[People photos with keypoints]
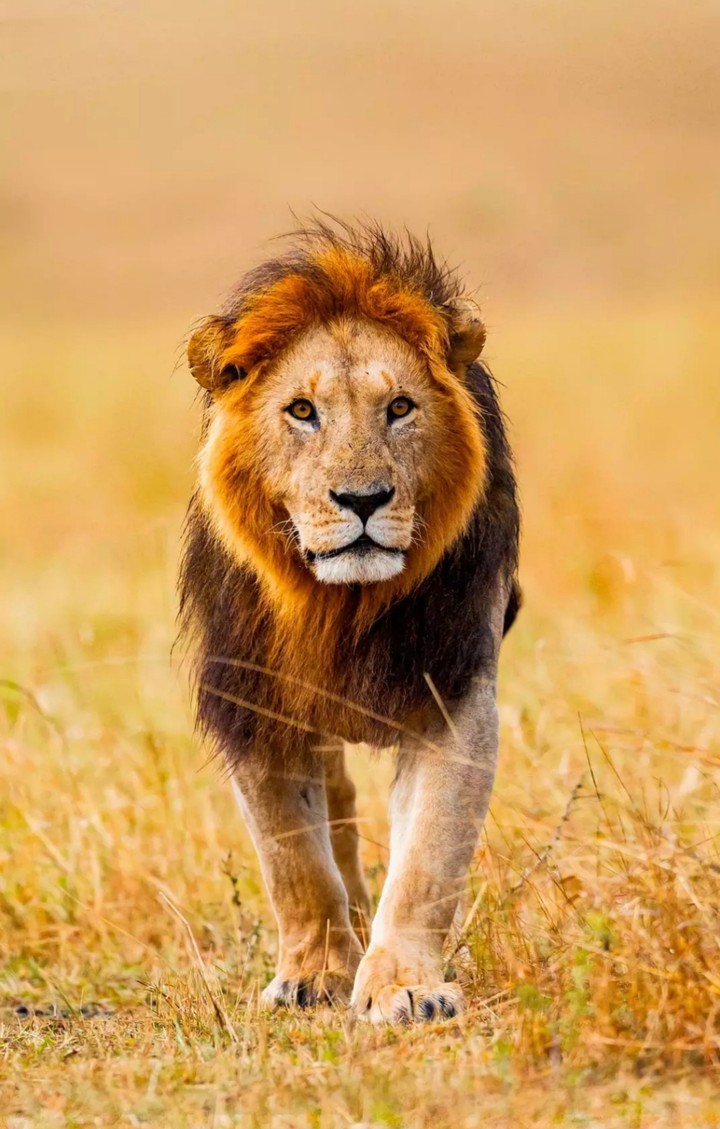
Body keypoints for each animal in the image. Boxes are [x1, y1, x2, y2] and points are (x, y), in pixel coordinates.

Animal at [178, 219, 520, 1024]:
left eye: (399, 407)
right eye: (302, 411)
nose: (362, 498)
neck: (341, 605)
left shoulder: (453, 695)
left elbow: (427, 859)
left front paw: (405, 985)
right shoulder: (253, 703)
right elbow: (293, 859)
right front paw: (314, 974)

Exercise aim:
In the entries, find the line containing "left shoulder: (453, 695)" and output it and all remaining lines exactly.

Response:
left shoulder: (453, 695)
left elbow: (427, 859)
left front paw: (405, 985)
right shoulder: (253, 703)
right elbow: (293, 859)
right front paw: (314, 974)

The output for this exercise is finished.